Written exercise A
Locate each line in the records below that contains the word "ventricle", and copy those lines.

Excerpted passage
======

These two moments help define his relationship with the Ring for Frodo as well as the reader. The decision Frodo faces in the barrow mirrors Bilbo's beneath the Misty Mountains, where he had Gollum's life in his hands. For Bilbo the choice to use the Ring to escape was correct, but for Frodo it would have been wrong; for Bilbo the choice to strike would have been wrong, but for Frodo it was right. Each passed the test. To choose otherwise was to become another Gollum. This is why Gandalf considered the experience in the barrow so crucial. Frodo's situation at Bree also mirrors that of Bilbo at his party. Bilbo, however, put the Ring on intentionally and meant to cause the consternation his disappearance provoked. How the Ring came to be on Frodo's finger in Bree is unclear in the moment, even to Frodo, and draws precisely the sort of comment and attention that Frodo had most wished to avoid. In both cases dark, unpleasant conversations follow, with friends suspected of being enemies. By disappearing, however, Frodo has revealed himself to friends and enemies alike. In fact the two parenthetical comments in the following chapter, Strider, occur in the context of Gandalf's letter, which serves to demonstrate that Strider is a friend despite his rascally looks and Sam's wariness (FR 1.x.167, 169). Once the hobbits have survived the night thanks to Strider, a bit of humor returns with the parentheses in A Knife in the Dark, which smile wanly at Butterbur's insistence that he hadn't slept, Pippin's declaration that he can carry as much as he must, and the hobbits' leaving the 'evil relatives of the cricket' behind in the Midgewater Marshes (FR 1.xi.177, 178, 183). A fourth comment, recounting the happy fate of Merry's ponies who found their way back to Bombadil and thence to Butterbur, hints at a broader happy ending while reminding the reader that the ponies were more sensible when it came to danger than the hobbits (1.xi.179 ; cf. 1.viii.144), a truth which makes quite clear how lucky the hobbits were to meet Strider, just as they had been to meet Bombadil earlier. Strider, as Gandalf and Frodo will both say, is the one who saved [them] from disaster (FR 2.i.220).

======

Material shown
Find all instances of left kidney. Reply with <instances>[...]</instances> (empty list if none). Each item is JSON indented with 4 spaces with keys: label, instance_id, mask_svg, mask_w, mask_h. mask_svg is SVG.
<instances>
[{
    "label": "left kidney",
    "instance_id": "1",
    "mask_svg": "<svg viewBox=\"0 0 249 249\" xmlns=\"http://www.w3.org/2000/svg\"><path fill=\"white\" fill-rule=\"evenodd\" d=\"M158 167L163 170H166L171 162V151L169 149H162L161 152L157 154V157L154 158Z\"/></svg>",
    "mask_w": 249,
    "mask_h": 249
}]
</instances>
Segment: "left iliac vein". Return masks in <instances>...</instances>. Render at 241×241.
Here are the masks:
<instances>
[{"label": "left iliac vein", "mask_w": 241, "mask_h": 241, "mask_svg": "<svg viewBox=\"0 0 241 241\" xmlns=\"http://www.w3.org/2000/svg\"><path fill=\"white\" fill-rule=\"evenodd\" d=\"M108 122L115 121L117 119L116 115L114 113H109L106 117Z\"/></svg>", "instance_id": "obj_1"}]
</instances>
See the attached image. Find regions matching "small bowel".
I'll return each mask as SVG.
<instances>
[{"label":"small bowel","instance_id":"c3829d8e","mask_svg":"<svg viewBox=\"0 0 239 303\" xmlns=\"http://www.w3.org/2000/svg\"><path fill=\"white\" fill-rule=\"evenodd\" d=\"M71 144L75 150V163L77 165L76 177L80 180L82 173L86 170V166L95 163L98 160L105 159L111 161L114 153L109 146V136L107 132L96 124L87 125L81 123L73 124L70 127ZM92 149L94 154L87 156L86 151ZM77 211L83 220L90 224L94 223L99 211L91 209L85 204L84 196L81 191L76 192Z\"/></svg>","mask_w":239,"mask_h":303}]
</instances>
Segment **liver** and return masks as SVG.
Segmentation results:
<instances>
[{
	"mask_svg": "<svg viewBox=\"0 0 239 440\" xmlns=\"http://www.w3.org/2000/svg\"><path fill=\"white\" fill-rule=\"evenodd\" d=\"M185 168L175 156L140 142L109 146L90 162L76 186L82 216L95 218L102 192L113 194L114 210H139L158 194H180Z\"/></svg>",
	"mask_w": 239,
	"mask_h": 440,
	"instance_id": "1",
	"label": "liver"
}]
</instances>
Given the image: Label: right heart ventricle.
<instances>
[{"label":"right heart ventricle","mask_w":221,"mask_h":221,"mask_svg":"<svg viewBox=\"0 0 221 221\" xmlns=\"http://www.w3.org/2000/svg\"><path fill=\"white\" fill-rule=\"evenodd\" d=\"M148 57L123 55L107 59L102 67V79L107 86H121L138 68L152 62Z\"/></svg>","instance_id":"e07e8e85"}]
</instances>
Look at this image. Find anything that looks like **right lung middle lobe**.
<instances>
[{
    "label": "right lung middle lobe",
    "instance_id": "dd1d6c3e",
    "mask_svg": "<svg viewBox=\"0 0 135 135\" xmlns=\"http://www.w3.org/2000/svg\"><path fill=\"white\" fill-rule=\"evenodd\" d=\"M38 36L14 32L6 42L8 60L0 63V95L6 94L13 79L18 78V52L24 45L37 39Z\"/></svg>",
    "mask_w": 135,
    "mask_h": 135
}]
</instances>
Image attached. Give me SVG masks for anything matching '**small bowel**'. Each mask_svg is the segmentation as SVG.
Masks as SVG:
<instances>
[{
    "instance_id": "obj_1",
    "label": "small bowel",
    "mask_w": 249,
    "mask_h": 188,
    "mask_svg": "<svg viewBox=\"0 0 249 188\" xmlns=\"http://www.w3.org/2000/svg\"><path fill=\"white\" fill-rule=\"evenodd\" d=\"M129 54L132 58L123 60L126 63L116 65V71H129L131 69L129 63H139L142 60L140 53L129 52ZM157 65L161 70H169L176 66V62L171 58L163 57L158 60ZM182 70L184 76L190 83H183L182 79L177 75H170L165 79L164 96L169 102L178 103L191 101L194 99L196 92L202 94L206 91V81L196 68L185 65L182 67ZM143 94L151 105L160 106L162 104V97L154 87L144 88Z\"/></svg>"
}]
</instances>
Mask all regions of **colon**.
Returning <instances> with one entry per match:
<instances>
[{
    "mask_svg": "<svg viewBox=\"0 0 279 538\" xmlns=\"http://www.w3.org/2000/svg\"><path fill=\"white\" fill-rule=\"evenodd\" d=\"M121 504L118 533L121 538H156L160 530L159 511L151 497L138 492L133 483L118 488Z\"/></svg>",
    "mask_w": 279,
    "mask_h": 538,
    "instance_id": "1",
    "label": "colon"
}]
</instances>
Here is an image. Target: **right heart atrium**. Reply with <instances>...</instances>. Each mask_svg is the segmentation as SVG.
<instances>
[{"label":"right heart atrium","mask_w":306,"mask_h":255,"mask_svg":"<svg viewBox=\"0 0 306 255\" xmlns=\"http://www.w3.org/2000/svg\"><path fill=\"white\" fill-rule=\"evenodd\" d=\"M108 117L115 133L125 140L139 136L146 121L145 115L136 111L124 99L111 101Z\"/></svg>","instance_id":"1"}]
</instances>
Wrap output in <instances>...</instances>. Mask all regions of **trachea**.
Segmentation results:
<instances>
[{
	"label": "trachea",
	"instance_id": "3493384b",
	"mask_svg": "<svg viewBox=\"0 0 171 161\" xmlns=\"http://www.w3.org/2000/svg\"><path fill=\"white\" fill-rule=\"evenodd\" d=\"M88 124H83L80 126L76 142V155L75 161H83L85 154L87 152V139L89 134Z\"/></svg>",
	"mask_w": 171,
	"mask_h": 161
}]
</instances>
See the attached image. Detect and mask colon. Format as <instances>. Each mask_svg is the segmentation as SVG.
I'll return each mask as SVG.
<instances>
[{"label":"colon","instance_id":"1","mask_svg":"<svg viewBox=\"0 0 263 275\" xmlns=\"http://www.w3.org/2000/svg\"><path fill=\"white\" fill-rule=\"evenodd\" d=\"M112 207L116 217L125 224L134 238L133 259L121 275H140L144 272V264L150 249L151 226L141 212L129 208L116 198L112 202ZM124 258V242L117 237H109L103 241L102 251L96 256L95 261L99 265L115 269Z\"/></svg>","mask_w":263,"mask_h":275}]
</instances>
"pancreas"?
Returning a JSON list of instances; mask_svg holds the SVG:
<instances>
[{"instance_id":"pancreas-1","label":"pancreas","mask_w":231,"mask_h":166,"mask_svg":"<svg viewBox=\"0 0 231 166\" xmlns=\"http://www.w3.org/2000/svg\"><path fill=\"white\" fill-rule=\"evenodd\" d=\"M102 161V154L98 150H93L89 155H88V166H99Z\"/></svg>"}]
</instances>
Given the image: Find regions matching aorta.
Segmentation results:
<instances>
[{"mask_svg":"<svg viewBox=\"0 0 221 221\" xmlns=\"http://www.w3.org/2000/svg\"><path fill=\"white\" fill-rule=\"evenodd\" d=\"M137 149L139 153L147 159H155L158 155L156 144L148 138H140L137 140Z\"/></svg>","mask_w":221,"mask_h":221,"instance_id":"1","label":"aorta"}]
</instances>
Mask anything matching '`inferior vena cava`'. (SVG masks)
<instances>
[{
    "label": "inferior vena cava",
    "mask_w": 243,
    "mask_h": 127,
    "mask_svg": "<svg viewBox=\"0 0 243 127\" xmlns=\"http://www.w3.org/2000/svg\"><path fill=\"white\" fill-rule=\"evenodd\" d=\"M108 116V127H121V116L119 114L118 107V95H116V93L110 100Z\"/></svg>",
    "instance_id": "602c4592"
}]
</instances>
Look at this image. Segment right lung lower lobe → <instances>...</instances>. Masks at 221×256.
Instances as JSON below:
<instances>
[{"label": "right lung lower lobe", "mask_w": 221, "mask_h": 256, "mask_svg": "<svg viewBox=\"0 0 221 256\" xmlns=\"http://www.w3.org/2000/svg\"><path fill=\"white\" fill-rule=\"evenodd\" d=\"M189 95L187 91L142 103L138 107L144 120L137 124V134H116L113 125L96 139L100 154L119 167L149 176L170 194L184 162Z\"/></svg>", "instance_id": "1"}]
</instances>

======

Written exercise B
According to the passage on Frodo and the Ring, what did Bilbo hold in his hands beneath the Misty Mountains?

Task response A
Given the image: Label: right heart ventricle.
[{"label":"right heart ventricle","mask_w":221,"mask_h":221,"mask_svg":"<svg viewBox=\"0 0 221 221\" xmlns=\"http://www.w3.org/2000/svg\"><path fill=\"white\" fill-rule=\"evenodd\" d=\"M148 57L123 55L107 59L102 67V79L107 86H121L138 68L152 62Z\"/></svg>","instance_id":"e07e8e85"}]

Task response B
Gollum's life.